AUFGABE A |
Wie viele Flüchtlinge befanden sich laut dem Lesetext über die Abstimmung zu Matteo Salvini an Bord der „U.Diciotti“?
AUFGABE B |
Setzen Sie den Lesetext über die Abstimmung zur möglichen Anklage gegen Matteo Salvini im Anschluss an seinen letzten Satz fort.

LESETEXT |
════════

Von unserem Korrespondenten Wolf H. Wagner, Florenz

Von 10 Uhr morgens bis 19 Uhr haben die Anhänger der „Bewegung 5 Sterne“ am heutigen Montag Gelegenheit, über eine mögliche Anklage gegen den Vizepremier und Innenminister Matteo Salvini abzustimmen. Laut der Staatsanwaltschaft von Catania wird dem Lega-Chef vorgeworfen, im Fall der verzögerten Anlandung des Küstenwachschiffes „U.Diciotti“ mit 177 Flüchtlingen an Bord „Menschenraub“, „Amtsmissbrauch“ sowie „Erpressung mittels Geiselnahme“ begangen zu haben. Salvini hatte im August 2018 untersagt, dass die Flüchtlinge in Catania (Sizilien) von Bord gehen durften. Erst nach langen und zähen Verhandlungen mit der EU konnten die 177 zum Teil erkrankten Menschen anlanden.

════════

VORLIEGENDE DATENSÄTZE |

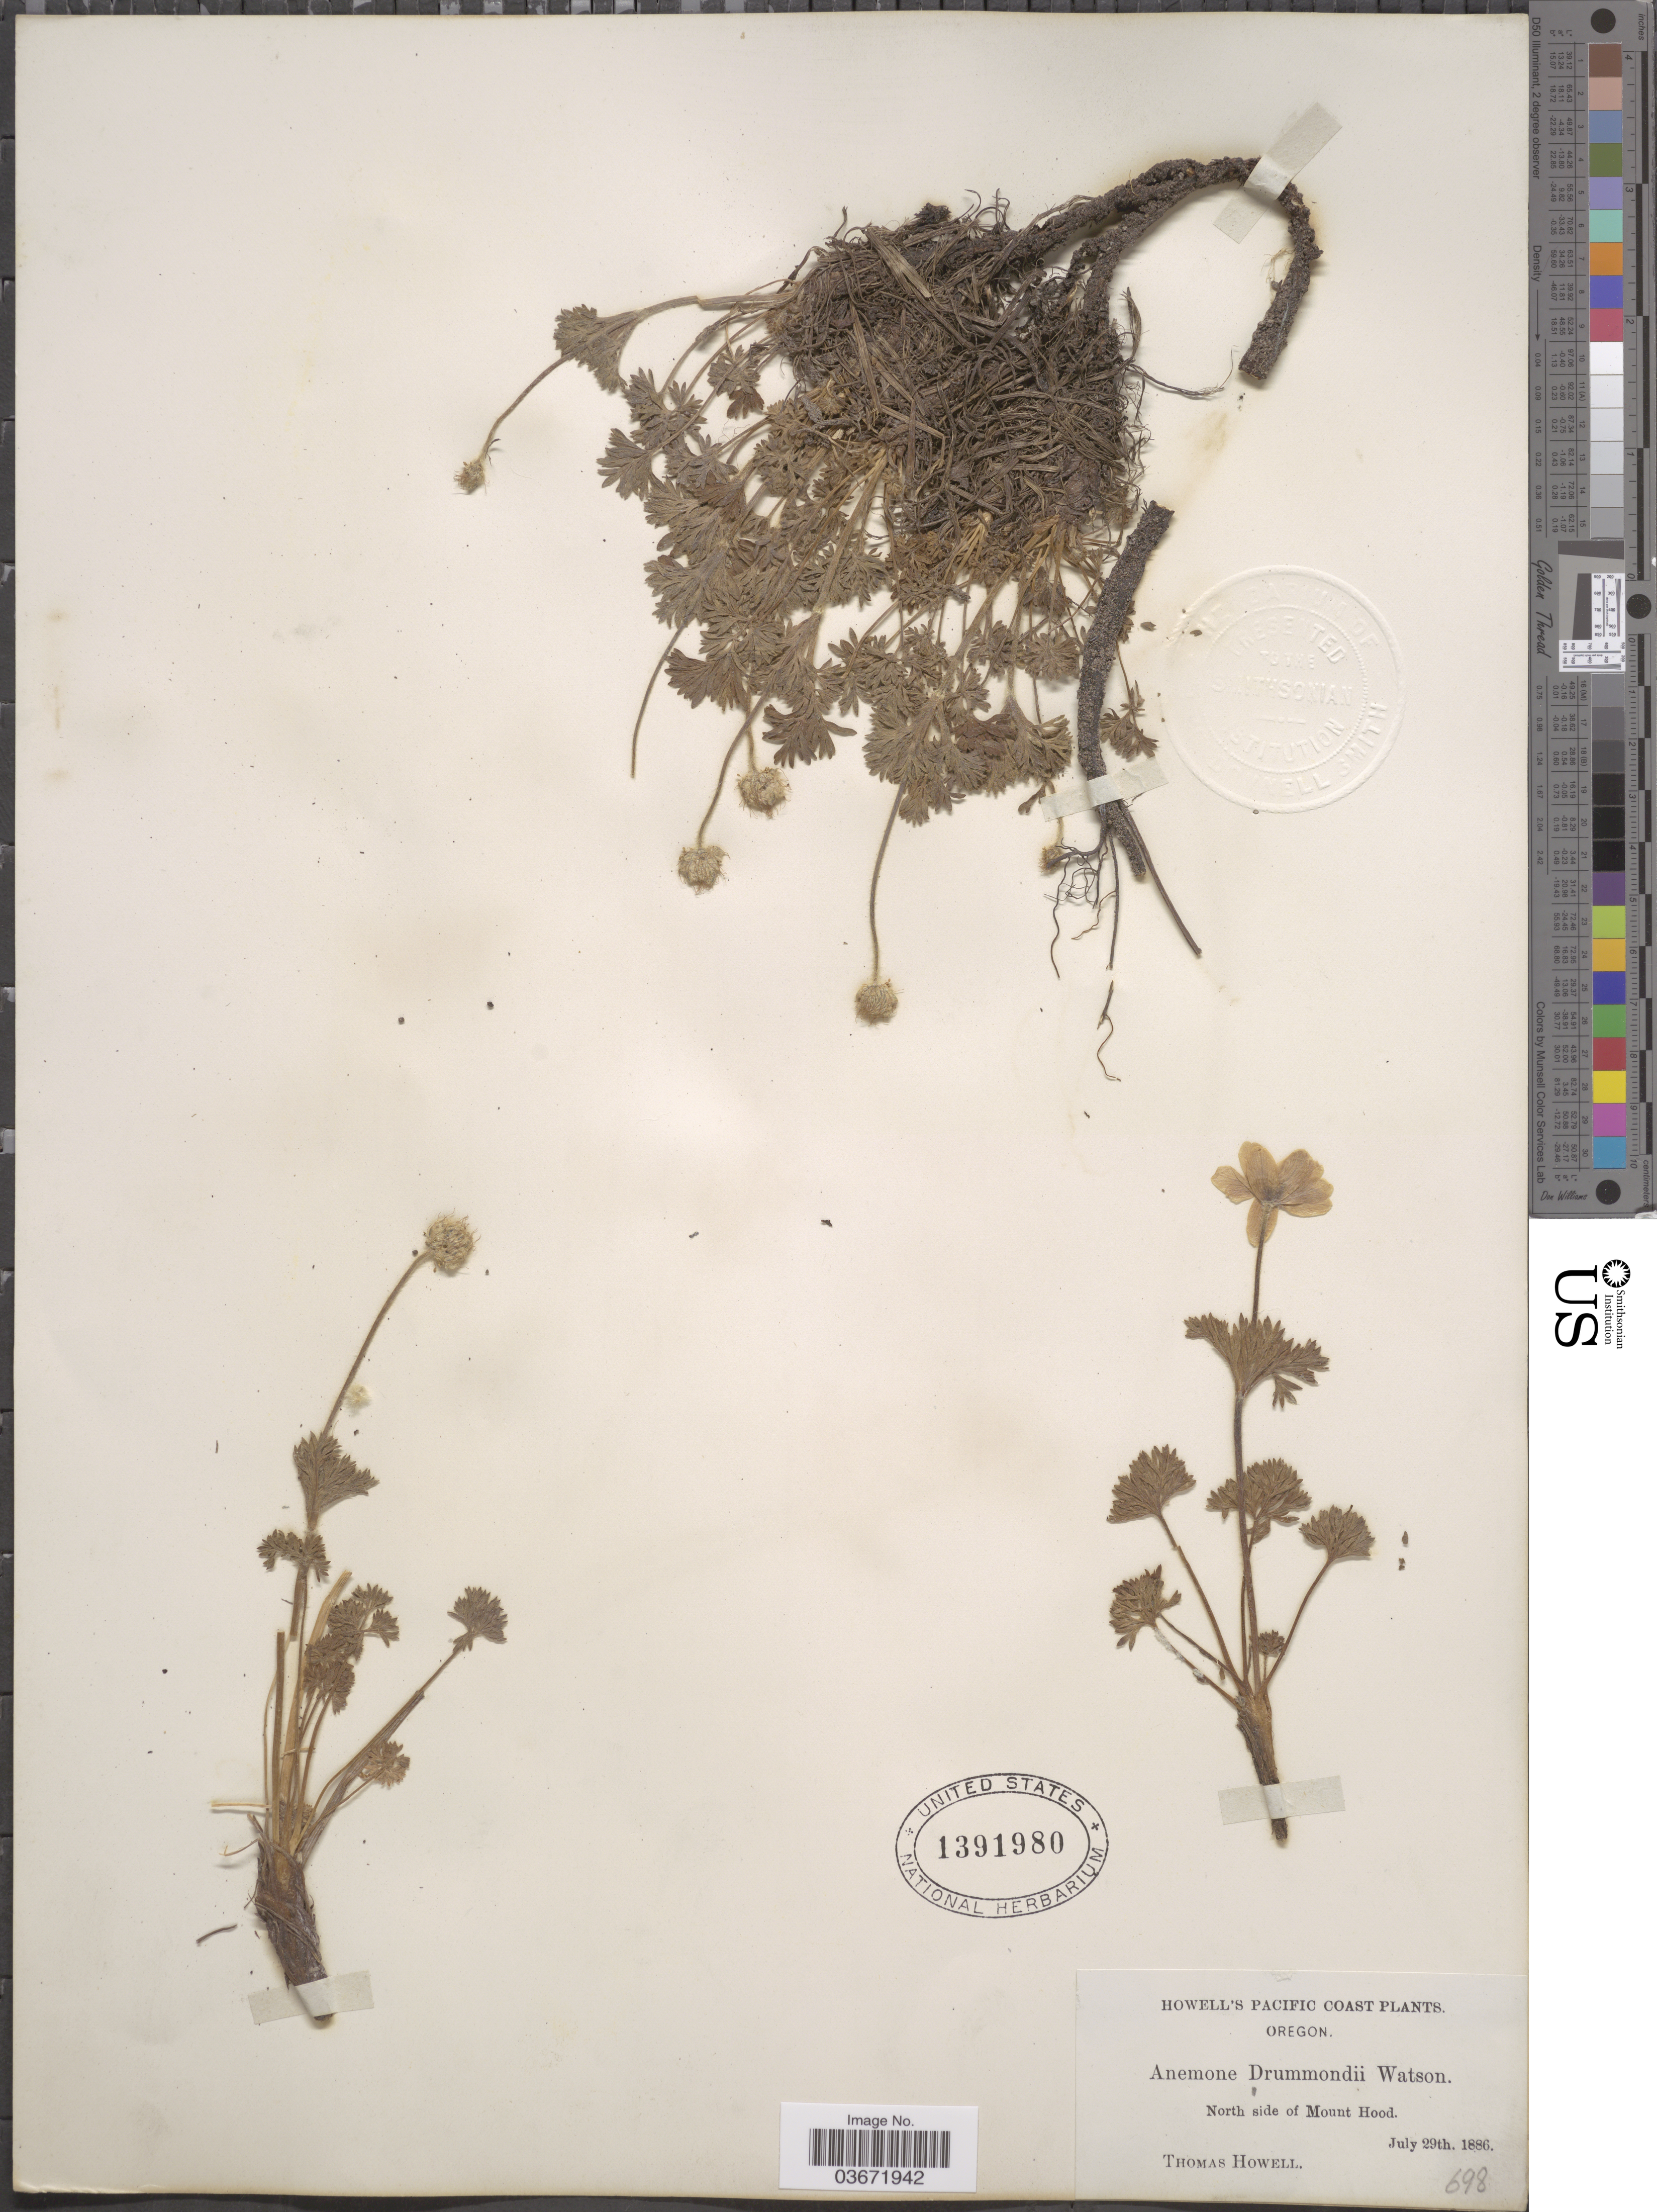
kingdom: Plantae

════════

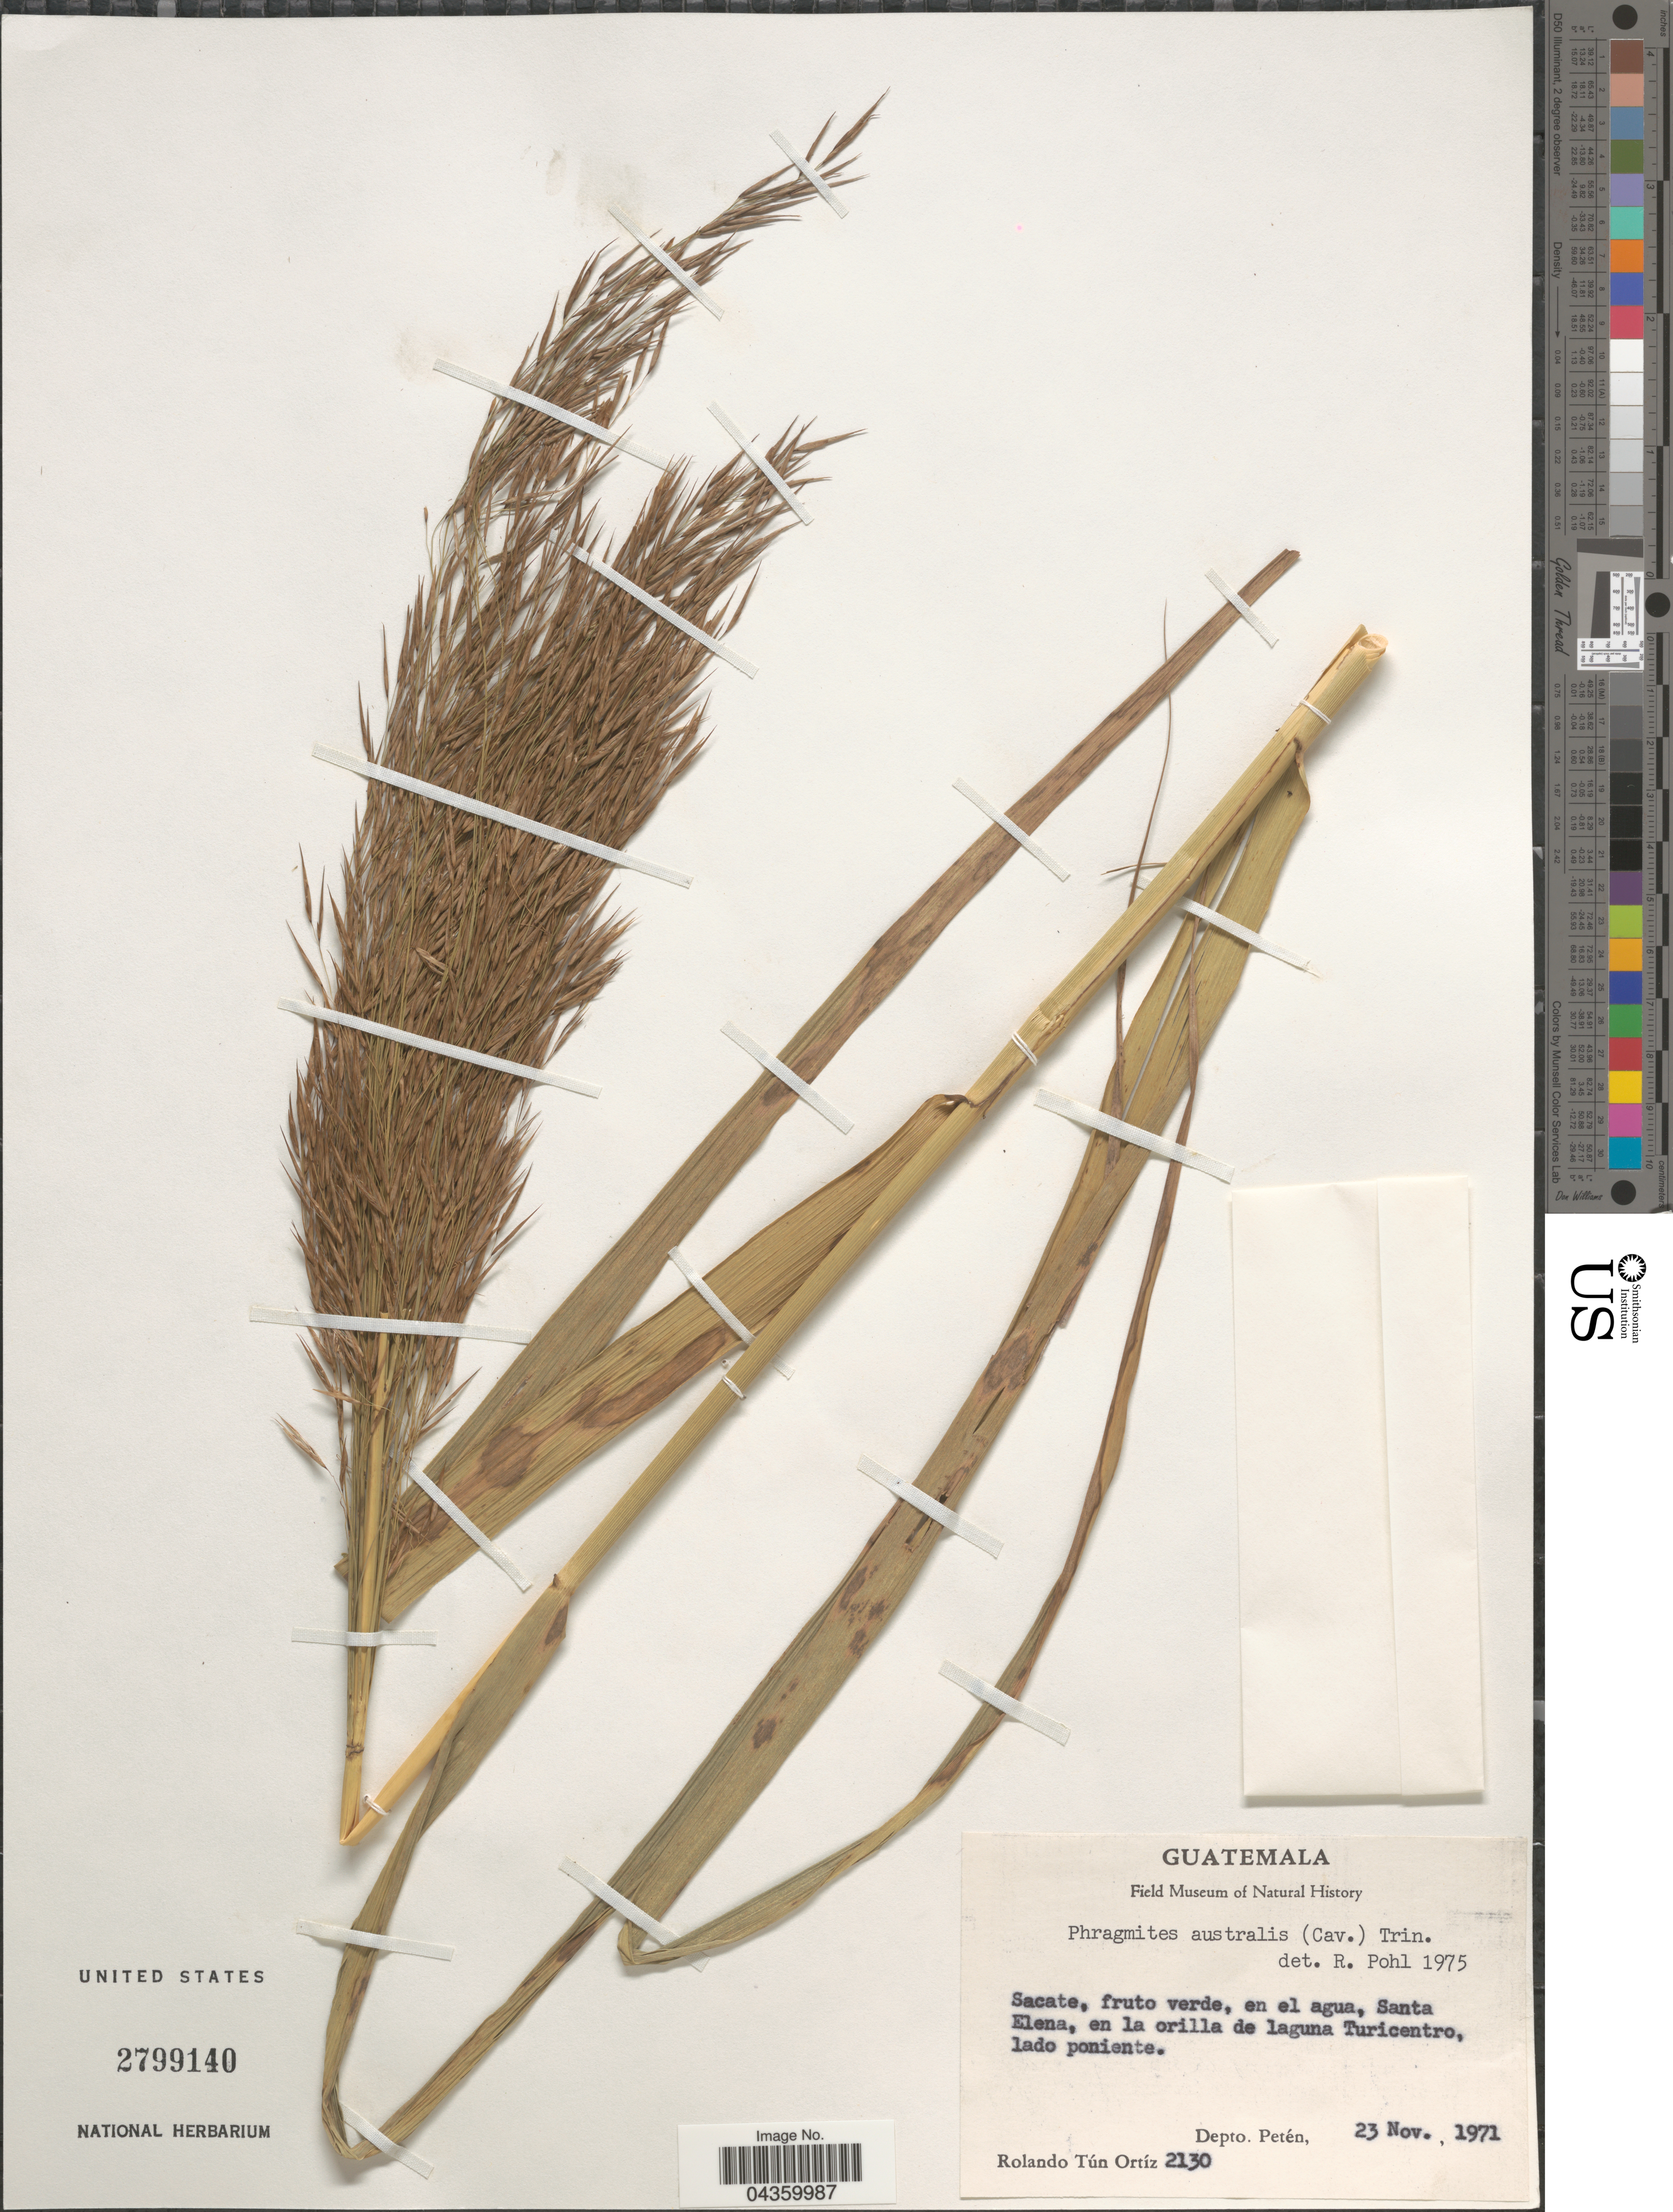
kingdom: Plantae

════════

LÖSUNG A |
177 Flüchtlinge

LÖSUNG B |
Zugleich nahm der Staatsanwalt von Agrigento die Ermittlungen auf und erklärte, Anklage gegen den Innenminister vor dem Ministergericht (Tribunal dei Ministri), der einzigen rechtlichen Instanz, vor der sich Regierungsmitglieder juristisch verantworten müssen, erheben zu wollen. Im Verlauf der Ermittlungen zog die Staatsanwaltschaft von Catania das Verfahren an sich.

Verklausulierte Fragen an die M5S-Basis

Die Frage, die die Sterne-Basis zu beantworten hat, ist reichlich verklausuliert vorgetragen und könnte bei den M5S-Wählern Verwirrung hervorrufen:

„War die verspätete Anlandung der Flüchtlinge, um sie in verschiedene Staaten der EU zu verteilen, ein Akt zur Wahrung der Staatsinteressen?
– Im Falle ja, versagen Sie die Autorisierung eines Prozesses.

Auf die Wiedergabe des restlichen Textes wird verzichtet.